Congressional Metal of Honor Society
By COL Robert Howard (USA Ret.
Medal of Honor Recipient
When I joined the military in 1956, I was like many young men my age who enlisted; I wanted to protect the ideals of this country and also build a career. Little did I know that my experiences would lead to a Medal of Honor, and how poignant those lessons would be even now—53 years later—during our current national hardship.
Just after Christmas in 1968, I was on a mission to rescue a missing American soldier in enemy controlled Vietnam. We had just left the landing zone when we were attacked and many of us critically wounded, including me. For the next three and half hours, I had one choice: to lay and wait, or keep fighting for my men.
If I waited, I gambled that things would get better while I did nothing. If I kept fighting, no matter how painful, I could stack the odds that recovery for my men and a safe exodus was achievable.
Today on National Medal of Honor Day (3/25) —an annual tribute that I and other recipients humbly appreciate—I encourage Americans to recognize that in untenable situations, selfless people make the difference.
The Medal of Honor has been awarded only 3,448 times since the Civil War, and I’m reminded regularly by my fellow recipients (only 98 are living today) that extraordinary things can be accomplished by ordinary people from all parts of America.
Hard times ask us to put a greater good before our own interests. It is sometimes physically or emotionally painful. Yet throughout history, you will find common men and women who fought selflessly in a variety of ways for something so much larger than just their own benefit.

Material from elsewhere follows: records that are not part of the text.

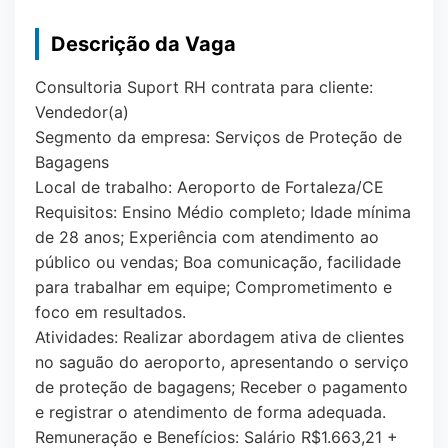
Descrição da Vaga
Consultoria Suport RH contrata para cliente:
Vendedor(a)
Segmento da empresa: Serviços de Proteção de
Bagagens
Local de trabalho: Aeroporto de Fortaleza/CE
Requisitos: Ensino Médio completo; Idade mínima
de 28 anos; Experiência com atendimento ao
público ou vendas; Boa comunicação, facilidade
para trabalhar em equipe; Comprometimento e
foco em resultados.
Atividades: Realizar abordagem ativa de clientes
no saguão do aeroporto, apresentando o serviço
de proteção de bagagens; Receber o pagamento
e registrar o atendimento de forma adequada.
Remuneração e Benefícios: Salário R$1.663,21 +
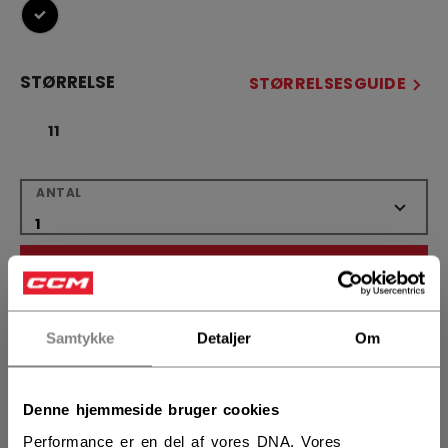
selected
STØRRELSE
STØRRELSESGUIDE
11
ANTAL
LÆG I KURV
FIND I BUTIK
Samtykke
Detaljer
Om
Leveringsvilkår
Gratis retur
Denne hjemmeside bruger cookies
Performance er en del af vores DNA. Vores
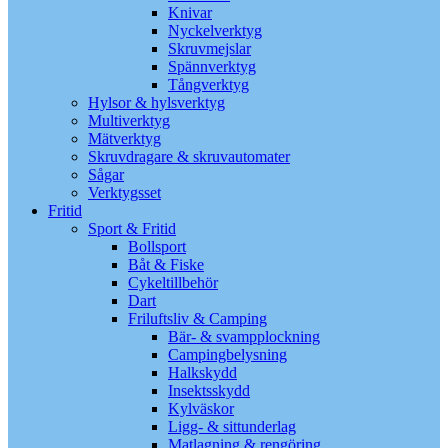
Knivar
Nyckelverktyg
Skruvmejslar
Spännverktyg
Tångverktyg
Hylsor & hylsverktyg
Multiverktyg
Mätverktyg
Skruvdragare & skruvautomater
Sågar
Verktygsset
Fritid
Sport & Fritid
Bollsport
Båt & Fiske
Cykeltillbehör
Dart
Friluftsliv & Camping
Bär- & svampplockning
Campingbelysning
Halkskydd
Insektsskydd
Kylväskor
Ligg- & sittunderlag
Matlagning & rengöring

Today, we’re fighting terrorism and the spread of tyranny. We’re challenged by market upheaval, joblessness and perhaps hunger. But the human spirit is resilient and can withstand more than sometimes we are able to immediately comprehend.
It’s up to each of us to not lay and wait for better days, but instead look for opportunities to make the lives of those around us better. National Medal of Honor Day is not a celebration. It is a solemn time to reflect on the freedom we enjoy, its price, and how our own bravery can improve the world around us.
COL Robert Howard (USA Ret.) is president of the Congressional Medal of Honor Society.